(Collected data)
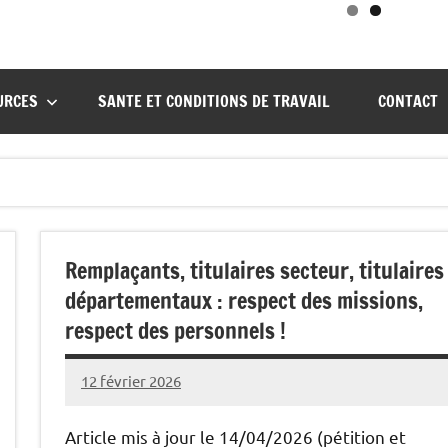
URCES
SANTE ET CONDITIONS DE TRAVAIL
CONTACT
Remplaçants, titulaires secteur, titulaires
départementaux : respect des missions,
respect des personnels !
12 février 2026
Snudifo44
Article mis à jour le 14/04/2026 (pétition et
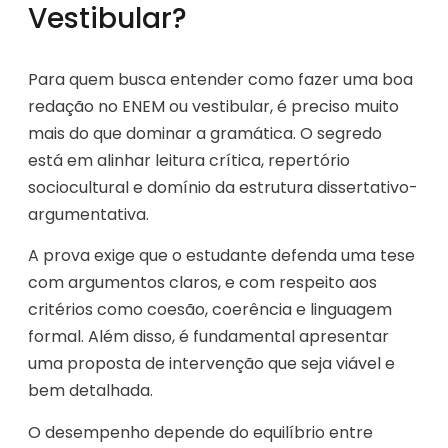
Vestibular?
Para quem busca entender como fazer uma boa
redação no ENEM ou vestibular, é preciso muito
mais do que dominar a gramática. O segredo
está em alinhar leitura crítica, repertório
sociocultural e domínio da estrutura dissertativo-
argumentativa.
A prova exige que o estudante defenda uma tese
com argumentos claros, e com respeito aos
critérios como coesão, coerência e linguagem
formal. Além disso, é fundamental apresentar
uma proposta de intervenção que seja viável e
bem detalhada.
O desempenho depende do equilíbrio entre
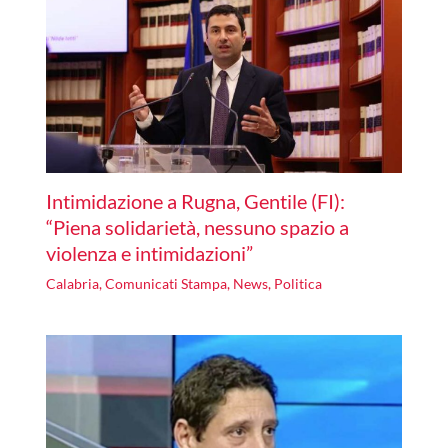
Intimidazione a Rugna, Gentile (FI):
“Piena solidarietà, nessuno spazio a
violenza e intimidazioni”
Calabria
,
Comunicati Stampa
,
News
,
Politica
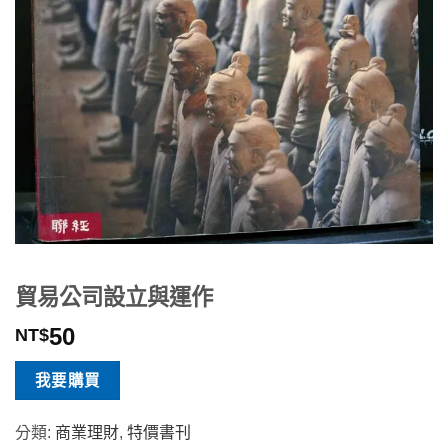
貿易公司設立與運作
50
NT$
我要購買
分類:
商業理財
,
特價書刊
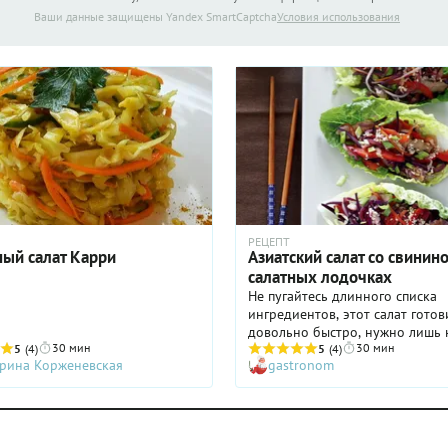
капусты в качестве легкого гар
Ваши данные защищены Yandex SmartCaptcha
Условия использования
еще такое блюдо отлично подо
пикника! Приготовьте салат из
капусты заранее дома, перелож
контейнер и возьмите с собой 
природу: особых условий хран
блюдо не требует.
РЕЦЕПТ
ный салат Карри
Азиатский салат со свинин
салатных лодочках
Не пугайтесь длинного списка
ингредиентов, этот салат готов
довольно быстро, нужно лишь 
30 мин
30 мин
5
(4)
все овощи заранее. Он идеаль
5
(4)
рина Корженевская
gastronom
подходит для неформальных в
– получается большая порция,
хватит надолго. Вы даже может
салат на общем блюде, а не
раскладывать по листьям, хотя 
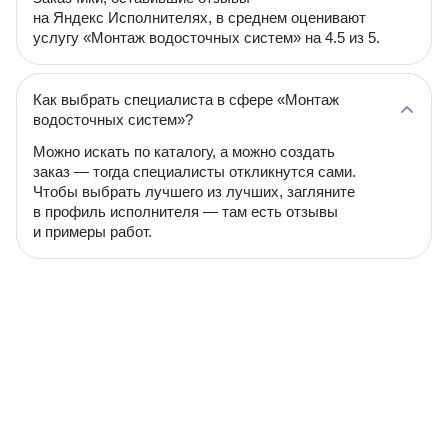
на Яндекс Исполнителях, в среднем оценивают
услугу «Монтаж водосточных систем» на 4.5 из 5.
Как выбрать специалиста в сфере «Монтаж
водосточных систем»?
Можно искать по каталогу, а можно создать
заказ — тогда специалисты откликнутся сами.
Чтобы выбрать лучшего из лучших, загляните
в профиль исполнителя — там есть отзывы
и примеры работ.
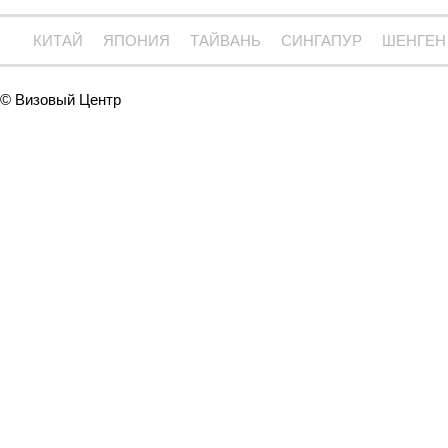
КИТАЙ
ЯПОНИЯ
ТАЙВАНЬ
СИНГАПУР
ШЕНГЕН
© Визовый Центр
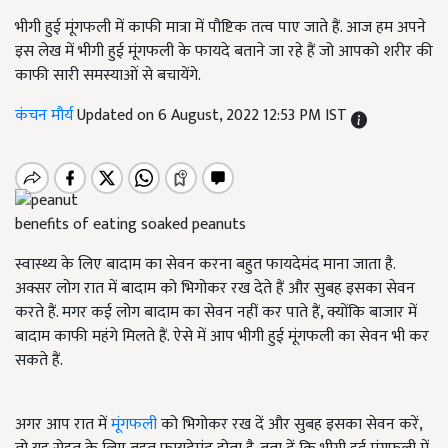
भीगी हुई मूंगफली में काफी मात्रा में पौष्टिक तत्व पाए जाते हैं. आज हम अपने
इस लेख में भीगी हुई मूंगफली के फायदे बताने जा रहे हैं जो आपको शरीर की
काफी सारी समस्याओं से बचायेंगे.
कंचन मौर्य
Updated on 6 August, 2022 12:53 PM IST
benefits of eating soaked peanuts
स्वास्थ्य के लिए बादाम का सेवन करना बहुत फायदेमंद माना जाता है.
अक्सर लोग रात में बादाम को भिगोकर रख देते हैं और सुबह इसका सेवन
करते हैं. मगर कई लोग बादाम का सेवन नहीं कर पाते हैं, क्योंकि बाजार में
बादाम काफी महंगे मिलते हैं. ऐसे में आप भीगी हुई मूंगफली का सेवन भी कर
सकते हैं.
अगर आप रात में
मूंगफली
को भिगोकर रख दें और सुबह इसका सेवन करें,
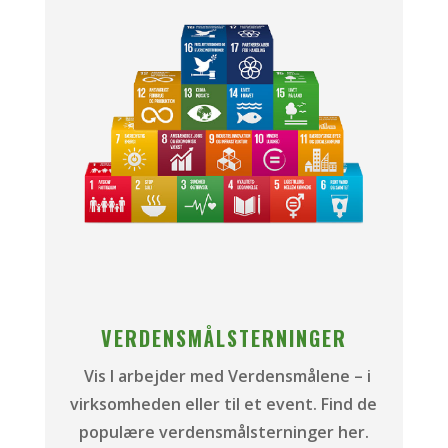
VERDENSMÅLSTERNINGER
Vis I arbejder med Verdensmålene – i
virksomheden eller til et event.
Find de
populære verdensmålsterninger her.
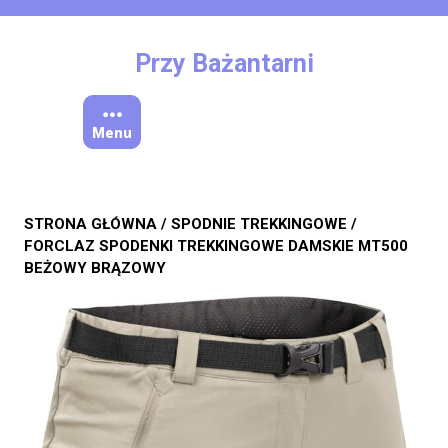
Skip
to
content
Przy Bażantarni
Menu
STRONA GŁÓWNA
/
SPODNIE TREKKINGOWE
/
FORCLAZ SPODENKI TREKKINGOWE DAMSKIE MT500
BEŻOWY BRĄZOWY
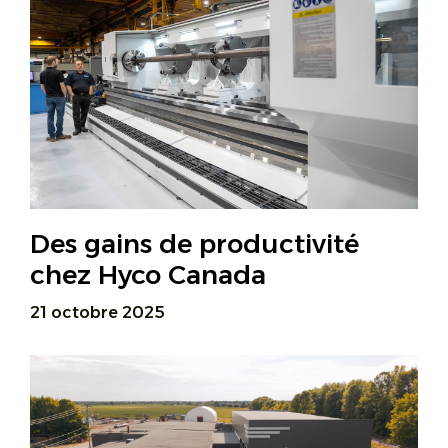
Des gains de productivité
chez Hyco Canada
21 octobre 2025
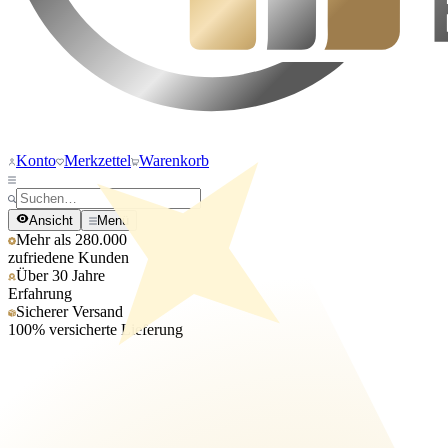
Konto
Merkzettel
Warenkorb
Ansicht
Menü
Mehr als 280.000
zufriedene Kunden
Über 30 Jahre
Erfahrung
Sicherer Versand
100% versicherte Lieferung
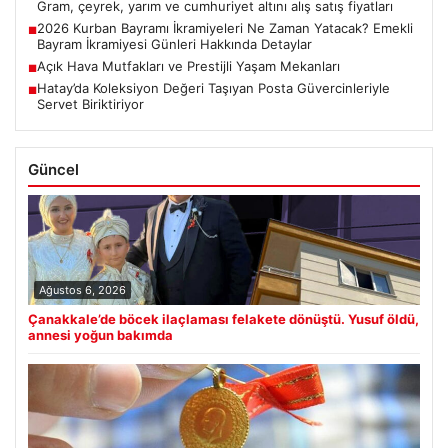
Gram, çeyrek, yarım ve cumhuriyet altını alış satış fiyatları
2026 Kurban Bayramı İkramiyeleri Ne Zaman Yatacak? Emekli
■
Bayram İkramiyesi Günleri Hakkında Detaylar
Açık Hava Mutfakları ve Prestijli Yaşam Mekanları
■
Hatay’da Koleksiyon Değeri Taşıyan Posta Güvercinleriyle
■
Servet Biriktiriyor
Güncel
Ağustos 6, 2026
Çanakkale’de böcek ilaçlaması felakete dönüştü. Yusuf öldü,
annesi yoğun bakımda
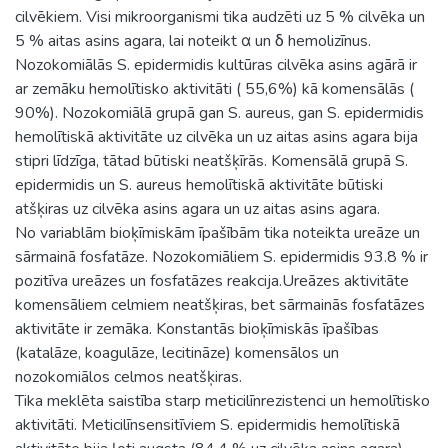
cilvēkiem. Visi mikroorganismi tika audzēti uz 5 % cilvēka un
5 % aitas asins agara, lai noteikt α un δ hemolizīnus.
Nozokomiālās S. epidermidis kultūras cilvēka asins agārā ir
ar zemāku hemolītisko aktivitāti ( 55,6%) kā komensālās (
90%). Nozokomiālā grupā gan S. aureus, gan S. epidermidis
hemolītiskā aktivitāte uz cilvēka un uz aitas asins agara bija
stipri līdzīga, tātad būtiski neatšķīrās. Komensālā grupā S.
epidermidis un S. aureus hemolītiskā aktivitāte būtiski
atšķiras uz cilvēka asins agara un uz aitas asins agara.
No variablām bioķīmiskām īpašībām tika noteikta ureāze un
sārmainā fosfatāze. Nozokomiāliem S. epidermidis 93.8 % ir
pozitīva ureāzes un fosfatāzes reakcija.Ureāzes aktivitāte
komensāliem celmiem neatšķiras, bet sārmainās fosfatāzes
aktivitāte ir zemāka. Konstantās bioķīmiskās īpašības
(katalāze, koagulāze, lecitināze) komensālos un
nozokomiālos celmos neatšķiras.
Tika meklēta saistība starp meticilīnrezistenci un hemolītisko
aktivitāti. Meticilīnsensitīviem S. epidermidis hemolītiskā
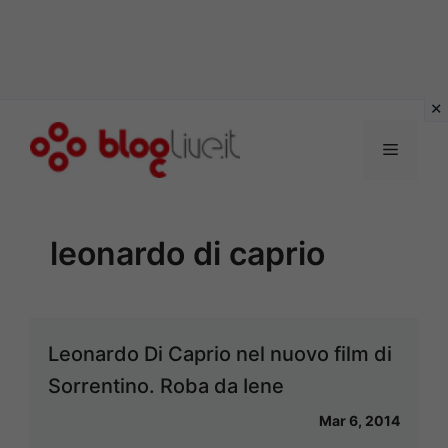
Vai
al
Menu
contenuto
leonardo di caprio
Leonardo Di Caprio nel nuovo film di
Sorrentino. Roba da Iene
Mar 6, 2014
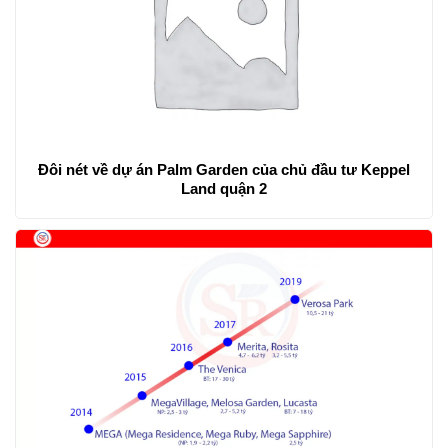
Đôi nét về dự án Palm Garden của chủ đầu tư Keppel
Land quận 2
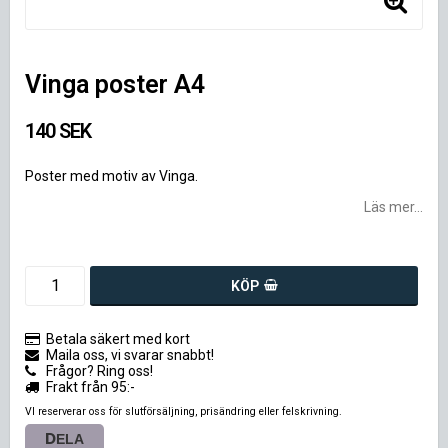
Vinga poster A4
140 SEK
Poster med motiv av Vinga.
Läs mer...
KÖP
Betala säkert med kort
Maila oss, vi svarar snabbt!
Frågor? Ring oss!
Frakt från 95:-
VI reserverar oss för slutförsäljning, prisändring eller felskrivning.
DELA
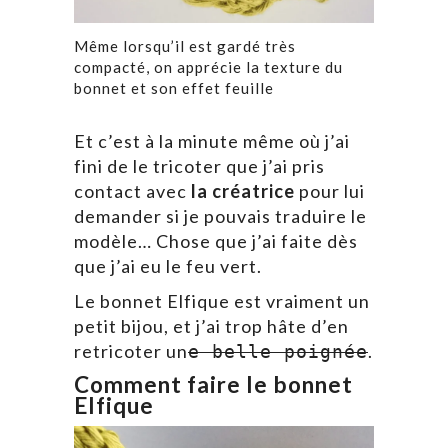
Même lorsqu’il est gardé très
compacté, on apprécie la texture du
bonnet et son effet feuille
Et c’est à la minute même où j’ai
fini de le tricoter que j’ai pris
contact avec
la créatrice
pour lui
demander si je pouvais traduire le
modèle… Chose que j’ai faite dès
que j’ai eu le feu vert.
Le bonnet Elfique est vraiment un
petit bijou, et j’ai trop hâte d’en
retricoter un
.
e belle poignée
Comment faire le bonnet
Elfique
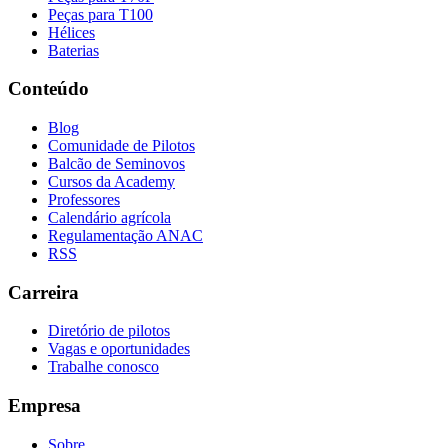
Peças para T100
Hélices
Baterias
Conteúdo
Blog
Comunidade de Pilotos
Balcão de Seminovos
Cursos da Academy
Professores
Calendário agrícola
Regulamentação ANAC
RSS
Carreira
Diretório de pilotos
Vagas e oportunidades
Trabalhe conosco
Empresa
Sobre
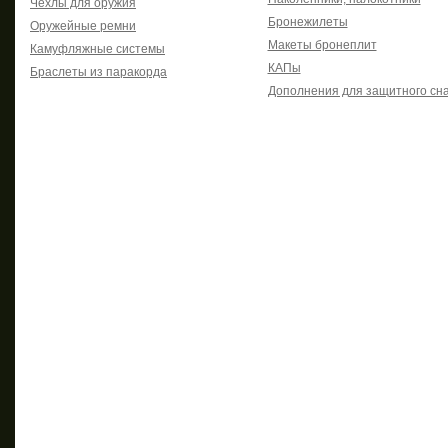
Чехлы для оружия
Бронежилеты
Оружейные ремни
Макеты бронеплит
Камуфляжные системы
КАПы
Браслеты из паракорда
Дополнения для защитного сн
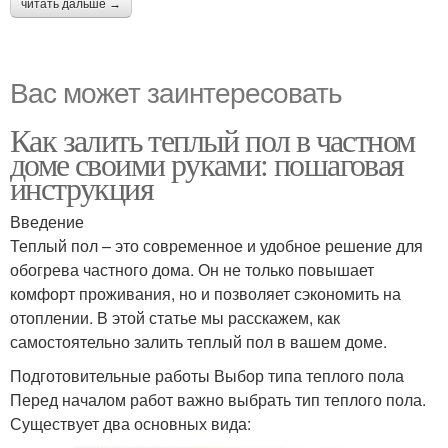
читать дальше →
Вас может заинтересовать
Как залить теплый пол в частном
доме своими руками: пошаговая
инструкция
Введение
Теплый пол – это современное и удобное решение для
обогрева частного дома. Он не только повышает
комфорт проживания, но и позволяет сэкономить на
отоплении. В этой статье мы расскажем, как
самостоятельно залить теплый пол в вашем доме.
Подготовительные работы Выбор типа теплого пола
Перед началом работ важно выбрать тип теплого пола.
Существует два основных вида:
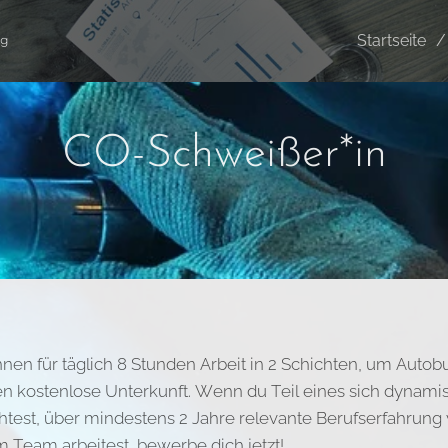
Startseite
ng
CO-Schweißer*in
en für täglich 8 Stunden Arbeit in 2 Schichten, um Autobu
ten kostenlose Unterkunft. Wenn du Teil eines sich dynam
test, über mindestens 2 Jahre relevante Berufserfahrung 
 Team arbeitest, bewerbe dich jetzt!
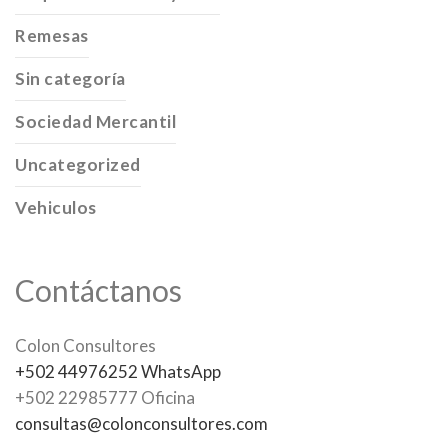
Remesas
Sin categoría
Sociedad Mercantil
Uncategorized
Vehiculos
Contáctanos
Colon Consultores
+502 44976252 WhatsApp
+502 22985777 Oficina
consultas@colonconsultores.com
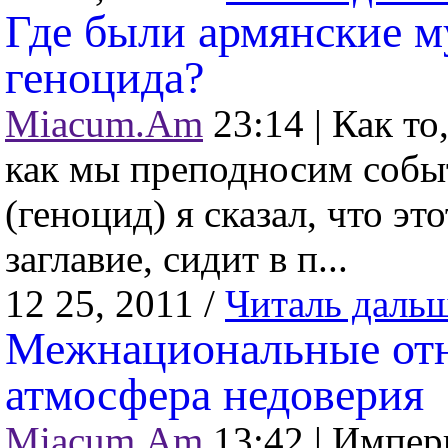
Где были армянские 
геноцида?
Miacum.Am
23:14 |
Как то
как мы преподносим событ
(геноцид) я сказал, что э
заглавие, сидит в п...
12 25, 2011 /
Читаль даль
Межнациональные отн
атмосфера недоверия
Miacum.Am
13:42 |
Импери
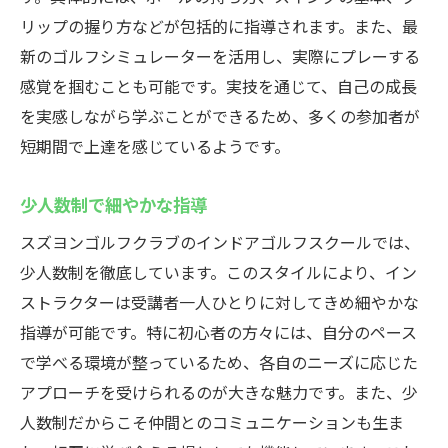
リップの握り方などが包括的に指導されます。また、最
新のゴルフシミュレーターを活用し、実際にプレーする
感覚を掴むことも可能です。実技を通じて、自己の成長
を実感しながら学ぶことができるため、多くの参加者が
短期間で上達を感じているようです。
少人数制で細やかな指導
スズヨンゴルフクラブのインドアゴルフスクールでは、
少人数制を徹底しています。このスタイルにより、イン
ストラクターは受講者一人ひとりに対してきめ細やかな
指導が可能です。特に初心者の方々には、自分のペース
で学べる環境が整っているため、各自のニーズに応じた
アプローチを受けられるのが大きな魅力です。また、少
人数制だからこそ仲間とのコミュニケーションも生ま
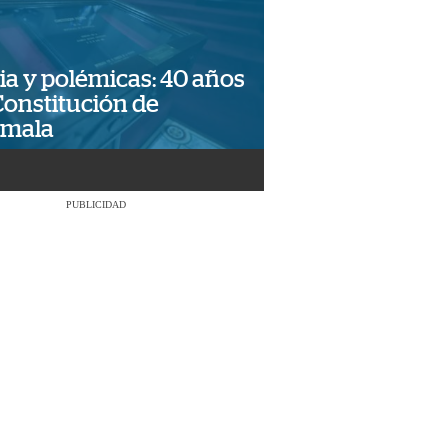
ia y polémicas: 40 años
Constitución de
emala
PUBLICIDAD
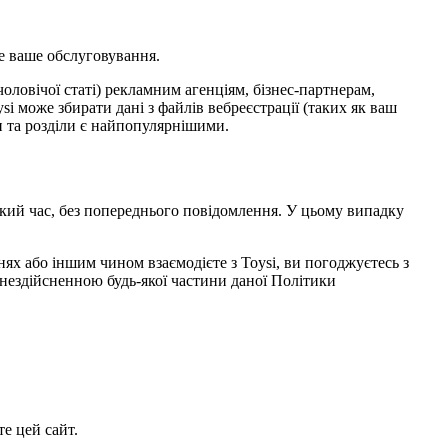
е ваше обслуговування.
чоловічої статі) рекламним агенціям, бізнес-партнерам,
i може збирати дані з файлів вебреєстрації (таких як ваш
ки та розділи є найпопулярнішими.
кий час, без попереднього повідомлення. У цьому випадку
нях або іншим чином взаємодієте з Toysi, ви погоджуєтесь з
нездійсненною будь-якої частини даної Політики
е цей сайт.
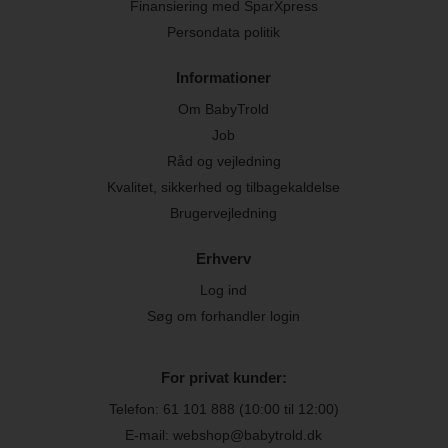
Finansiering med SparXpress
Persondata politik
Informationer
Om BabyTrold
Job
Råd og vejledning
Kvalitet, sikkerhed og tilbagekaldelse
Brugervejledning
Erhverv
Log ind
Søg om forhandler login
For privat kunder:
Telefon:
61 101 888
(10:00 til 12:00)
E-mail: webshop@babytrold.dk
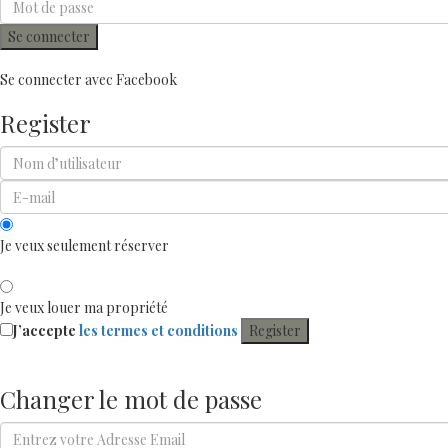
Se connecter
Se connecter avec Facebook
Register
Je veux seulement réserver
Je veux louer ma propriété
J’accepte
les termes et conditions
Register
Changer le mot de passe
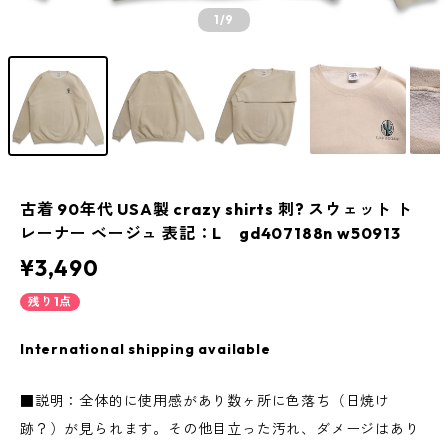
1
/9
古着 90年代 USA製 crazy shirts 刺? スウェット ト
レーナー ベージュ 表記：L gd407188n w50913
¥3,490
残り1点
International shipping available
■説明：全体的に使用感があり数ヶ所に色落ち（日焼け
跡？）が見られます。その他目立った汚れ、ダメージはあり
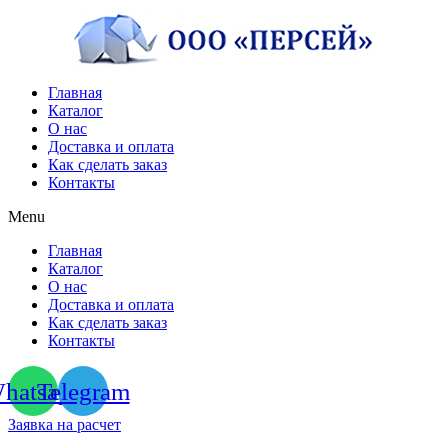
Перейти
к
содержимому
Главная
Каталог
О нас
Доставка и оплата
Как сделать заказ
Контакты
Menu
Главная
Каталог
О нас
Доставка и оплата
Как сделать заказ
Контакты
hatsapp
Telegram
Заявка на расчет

» **About this exercise**: Change "Бронежилеты" to "Защитные жилеты" in the lines of the records from the line with "Чехлы для оружия" up to and including the line with "е цей сайт.", and give those lines again with everything else unchanged. Leave the pictures out of the answer.

» **Solved exercise**:
Чехлы для оружия
Защитные жилеты
Оружейные ремни
Макеты бронеплит
Камуфляжные системы
КАПы
Браслеты из паракорда
Дополнения для защитного сн
читать дальше →
Вас может заинтересовать
Как залить теплый пол в частном
доме своими руками: пошаговая
инструкция
Введение
Теплый пол – это современное и удобное решение для
обогрева частного дома. Он не только повышает
комфорт проживания, но и позволяет сэкономить на
отоплении. В этой статье мы расскажем, как
самостоятельно залить теплый пол в вашем доме.
Подготовительные работы Выбор типа теплого пола
Перед началом работ важно выбрать тип теплого пола.
Существует два основных вида:
Startseite
ng
CO-Schweißer*in
en für täglich 8 Stunden Arbeit in 2 Schichten, um Autobu
ten kostenlose Unterkunft. Wenn du Teil eines sich dynam
test, über mindestens 2 Jahre relevante Berufserfahrung 
 Team arbeitest, bewerbe dich jetzt!
Remesas
Sin categoría
Sociedad Mercantil
Uncategorized
Vehiculos
Contáctanos
Colon Consultores
+502 44976252 WhatsApp
+502 22985777 Oficina
consultas@colonconsultores.com
Где были армянские 
геноцида?
Miacum.Am
23:14 |
Как то
как мы преподносим событ
(геноцид) я сказал, что э
заглавие, сидит в п...
12 25, 2011 /
Читаль даль
Межнациональные отн
атмосфера недоверия
Miacum.Am
13:42 |
Импери
リップの握り方などが包括的に指導されます。また、最
新のゴルフシミュレーターを活用し、実際にプレーする
感覚を掴むことも可能です。実技を通じて、自己の成長
を実感しながら学ぶことができるため、多くの参加者が
短期間で上達を感じているようです。
少人数制で細やかな指導
スズヨンゴルフクラブのインドアゴルフスクールでは、
少人数制を徹底しています。このスタイルにより、イン
ストラクターは受講者一人ひとりに対してきめ細やかな
指導が可能です。特に初心者の方々には、自分のペース
で学べる環境が整っているため、各自のニーズに応じた
アプローチを受けられるのが大きな魅力です。また、少
人数制だからこそ仲間とのコミュニケーションも生ま
ia y polémicas: 40 años
Constitución de
emala
PUBLICIDAD
е ваше обслуговування.
чоловічої статі) рекламним агенціям, бізнес-партнерам,
i може збирати дані з файлів вебреєстрації (таких як ваш
ки та розділи є найпопулярнішими.
кий час, без попереднього повідомлення. У цьому випадку
нях або іншим чином взаємодієте з Toysi, ви погоджуєтесь з
нездійсненною будь-якої частини даної Політики
е цей сайт.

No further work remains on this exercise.